I agree FloBikes is the better option. Even more so when NBC shows the stuff on NBCsports/Olympic Channel. Although a good portion is only on Gold. Paris-Roubaix is tape delayed on NBCSpots and la Vuelta usually live on the Olympic Channel. When I move, hoping we can switch my satellite to their streaming service for a few months until we can move from the apt my husband is currently in to one of the town homes. Husband has new job in a different city and I get to pack the house and get it ready to sell. (I hate packing/moving and I hate selling a house even more.)


----------



## saddle tramp (Feb 22, 2006)

You mean to tell me nbc is not doing the Giro?! I finally caved and ponied the bucks to watch the Tour but no Giro...

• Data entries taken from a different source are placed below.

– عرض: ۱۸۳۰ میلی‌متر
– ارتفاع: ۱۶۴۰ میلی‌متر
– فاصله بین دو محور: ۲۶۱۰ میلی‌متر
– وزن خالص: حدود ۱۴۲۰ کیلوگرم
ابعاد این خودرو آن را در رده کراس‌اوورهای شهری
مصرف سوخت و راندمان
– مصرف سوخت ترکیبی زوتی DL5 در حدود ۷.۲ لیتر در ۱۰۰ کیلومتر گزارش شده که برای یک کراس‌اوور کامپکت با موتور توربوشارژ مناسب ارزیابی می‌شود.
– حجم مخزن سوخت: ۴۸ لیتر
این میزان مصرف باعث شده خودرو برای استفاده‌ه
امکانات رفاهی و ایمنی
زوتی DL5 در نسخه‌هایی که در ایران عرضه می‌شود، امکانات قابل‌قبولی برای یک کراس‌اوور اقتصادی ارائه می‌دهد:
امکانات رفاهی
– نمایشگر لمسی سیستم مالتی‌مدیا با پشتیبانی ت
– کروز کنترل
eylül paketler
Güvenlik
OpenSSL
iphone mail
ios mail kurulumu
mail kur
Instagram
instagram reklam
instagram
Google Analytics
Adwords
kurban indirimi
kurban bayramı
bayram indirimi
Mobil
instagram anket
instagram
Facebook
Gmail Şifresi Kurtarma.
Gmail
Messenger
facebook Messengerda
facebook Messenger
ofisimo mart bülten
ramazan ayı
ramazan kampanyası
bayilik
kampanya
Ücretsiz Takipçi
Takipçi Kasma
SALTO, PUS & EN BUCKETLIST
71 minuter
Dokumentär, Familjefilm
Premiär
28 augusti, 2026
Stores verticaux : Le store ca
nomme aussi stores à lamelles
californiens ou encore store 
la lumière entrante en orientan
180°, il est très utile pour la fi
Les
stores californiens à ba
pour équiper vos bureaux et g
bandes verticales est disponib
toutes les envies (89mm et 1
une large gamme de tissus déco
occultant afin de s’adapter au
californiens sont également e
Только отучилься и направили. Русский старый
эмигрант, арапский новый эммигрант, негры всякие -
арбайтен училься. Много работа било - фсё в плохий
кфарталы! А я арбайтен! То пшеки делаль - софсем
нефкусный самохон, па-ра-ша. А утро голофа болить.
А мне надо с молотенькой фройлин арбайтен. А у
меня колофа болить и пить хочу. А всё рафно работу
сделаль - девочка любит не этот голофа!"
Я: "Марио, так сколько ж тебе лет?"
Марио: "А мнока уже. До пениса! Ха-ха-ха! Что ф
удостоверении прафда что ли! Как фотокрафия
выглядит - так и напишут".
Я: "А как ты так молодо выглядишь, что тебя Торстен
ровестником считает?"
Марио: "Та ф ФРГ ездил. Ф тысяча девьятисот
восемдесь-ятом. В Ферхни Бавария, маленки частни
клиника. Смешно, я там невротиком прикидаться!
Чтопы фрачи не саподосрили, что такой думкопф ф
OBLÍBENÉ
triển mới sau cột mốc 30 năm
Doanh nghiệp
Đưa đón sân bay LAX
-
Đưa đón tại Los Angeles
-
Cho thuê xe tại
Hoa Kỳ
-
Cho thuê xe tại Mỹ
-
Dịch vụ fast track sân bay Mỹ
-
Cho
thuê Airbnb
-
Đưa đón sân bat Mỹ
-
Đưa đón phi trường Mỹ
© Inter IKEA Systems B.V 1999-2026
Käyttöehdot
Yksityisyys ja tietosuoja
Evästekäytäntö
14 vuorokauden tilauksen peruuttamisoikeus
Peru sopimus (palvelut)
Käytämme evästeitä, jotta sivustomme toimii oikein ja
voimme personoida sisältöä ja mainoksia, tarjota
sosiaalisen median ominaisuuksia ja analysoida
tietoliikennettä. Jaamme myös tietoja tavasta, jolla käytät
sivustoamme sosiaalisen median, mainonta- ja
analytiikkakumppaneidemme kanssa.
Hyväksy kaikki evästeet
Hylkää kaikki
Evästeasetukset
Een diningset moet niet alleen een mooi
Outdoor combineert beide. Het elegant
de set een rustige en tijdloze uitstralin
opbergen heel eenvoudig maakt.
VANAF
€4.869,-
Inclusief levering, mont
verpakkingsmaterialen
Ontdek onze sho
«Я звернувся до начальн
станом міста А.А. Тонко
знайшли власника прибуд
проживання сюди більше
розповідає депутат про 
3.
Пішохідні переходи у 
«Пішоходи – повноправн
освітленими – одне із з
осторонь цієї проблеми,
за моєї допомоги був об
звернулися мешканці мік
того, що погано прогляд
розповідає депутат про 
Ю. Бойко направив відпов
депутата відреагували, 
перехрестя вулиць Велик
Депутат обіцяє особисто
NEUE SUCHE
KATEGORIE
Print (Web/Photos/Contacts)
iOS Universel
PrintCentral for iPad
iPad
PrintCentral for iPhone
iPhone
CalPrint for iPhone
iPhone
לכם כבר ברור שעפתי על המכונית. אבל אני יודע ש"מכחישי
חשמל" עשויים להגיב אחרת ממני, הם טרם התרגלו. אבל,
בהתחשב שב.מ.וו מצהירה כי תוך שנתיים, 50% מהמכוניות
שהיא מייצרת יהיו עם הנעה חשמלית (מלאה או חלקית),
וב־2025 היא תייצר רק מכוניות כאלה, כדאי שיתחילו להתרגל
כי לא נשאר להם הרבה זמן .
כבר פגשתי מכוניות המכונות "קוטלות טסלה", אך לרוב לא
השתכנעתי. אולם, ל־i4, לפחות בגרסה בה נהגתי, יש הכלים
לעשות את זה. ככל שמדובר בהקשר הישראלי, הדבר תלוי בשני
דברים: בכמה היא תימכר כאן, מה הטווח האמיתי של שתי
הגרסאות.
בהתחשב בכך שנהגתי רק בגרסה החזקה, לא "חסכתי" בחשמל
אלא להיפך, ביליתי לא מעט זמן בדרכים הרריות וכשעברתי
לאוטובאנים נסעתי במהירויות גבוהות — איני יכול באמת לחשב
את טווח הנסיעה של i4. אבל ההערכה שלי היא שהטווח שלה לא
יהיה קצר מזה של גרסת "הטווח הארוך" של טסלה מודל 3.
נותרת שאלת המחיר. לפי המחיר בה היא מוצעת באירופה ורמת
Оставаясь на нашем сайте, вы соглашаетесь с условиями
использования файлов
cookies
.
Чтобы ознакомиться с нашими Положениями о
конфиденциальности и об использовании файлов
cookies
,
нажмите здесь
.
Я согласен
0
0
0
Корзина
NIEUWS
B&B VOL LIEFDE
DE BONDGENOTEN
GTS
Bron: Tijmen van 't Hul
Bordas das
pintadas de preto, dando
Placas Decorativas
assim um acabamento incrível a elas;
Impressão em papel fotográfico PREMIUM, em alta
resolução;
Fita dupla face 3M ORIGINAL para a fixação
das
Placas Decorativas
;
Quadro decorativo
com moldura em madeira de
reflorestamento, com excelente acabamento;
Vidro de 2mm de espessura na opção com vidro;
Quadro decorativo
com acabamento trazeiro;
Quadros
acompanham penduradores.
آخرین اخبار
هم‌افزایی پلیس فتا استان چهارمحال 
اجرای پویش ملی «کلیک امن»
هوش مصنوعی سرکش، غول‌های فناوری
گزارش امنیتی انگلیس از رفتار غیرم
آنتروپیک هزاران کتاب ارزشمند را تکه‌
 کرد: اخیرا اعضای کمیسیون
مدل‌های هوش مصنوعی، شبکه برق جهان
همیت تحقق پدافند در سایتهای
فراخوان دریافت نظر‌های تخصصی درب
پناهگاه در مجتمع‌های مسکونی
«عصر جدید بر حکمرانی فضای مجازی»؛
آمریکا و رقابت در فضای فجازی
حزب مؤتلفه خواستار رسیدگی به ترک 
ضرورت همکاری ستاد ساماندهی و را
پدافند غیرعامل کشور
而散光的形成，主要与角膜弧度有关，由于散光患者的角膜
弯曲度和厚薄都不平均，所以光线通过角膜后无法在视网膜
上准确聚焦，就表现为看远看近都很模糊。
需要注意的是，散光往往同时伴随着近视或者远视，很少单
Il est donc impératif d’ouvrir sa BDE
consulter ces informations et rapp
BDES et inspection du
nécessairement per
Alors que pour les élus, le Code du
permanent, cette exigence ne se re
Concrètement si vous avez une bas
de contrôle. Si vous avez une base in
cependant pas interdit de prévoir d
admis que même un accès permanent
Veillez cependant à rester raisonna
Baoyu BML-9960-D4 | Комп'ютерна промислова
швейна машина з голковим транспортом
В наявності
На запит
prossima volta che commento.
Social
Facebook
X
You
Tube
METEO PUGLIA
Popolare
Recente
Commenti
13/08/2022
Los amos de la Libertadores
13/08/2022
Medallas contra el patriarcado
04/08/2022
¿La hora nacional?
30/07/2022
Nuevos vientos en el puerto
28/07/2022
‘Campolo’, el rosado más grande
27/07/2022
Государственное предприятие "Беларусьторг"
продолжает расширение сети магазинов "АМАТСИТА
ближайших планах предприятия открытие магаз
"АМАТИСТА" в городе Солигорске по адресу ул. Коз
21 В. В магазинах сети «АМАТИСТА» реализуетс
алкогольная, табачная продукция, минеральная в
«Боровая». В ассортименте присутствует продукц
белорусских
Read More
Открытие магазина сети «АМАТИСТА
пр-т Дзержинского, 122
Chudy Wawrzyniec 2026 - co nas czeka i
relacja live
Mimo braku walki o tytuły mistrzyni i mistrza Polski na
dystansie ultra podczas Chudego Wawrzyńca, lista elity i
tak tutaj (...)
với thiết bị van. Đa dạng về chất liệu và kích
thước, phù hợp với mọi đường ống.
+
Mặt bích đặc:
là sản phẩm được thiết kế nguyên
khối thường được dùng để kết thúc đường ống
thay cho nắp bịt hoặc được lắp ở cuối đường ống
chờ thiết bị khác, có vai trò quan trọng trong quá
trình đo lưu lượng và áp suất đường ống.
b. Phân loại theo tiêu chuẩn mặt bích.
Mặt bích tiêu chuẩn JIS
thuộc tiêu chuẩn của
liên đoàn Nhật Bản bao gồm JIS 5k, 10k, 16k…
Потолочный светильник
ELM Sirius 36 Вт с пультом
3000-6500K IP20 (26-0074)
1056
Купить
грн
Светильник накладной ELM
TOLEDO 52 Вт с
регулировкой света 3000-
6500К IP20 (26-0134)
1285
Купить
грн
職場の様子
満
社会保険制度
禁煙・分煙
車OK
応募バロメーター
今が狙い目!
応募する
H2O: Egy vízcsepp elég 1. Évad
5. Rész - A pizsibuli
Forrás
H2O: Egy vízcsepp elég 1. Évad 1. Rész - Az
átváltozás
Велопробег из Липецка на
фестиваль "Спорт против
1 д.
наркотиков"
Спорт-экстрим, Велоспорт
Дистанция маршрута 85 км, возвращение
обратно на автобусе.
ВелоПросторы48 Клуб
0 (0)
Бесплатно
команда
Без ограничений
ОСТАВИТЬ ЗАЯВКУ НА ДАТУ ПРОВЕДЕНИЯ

Is everything remaining going to be on Flo?


----------



## Marc (Jan 23, 2005)

saddle tramp said:


> You mean to tell me nbc is not doing the Giro?! I finally caved and ponied the bucks to watch the Tour but no Giro...
> 
> Is everything remaining going to be on Flo?


No, Giro is the major thing _not on NBC_. They haven't done it in years passed either. Because reasons. NBCGold does tend to have a good bit of CX this time of year starting now...


----------



## Rashadabd (Sep 17, 2011)

saddle tramp said:


> You mean to tell me nbc is not doing the Giro?! I finally caved and ponied the bucks to watch the Tour but no Giro...
> 
> Is everything remaining going to be on Flo?


I posted a link that shows what Flo is airing above. Here is what NBC has scheduled. 

https://nbcsportsgrouppressbox.com/...ge-of-every-stage-of-the-2020-tour-de-france/


----------



## saddle tramp (Feb 22, 2006)

I really dug the commercial free ASO coverage on nbc of the Tour....the Giro should be equally epic...here I come Flo....


----------



## KoroninK (Aug 9, 2010)

saddle tramp said:


> You mean to tell me nbc is not doing the Giro?! I finally caved and ponied the bucks to watch the Tour but no Giro...
> 
> Is everything remaining going to be on Flo?


NBC doesn't have the rights to any of the Italian races. The Giro, Strade Bianche, Lombardia and of the non Italian races, Flanders is the other big one NBC doesn't have the rights to.


----------



## OldChipper (May 15, 2011)

In the US, not taking cost into consideration, it seems a combination of NBCSports and Flosports (Flobikes) is the best option.


----------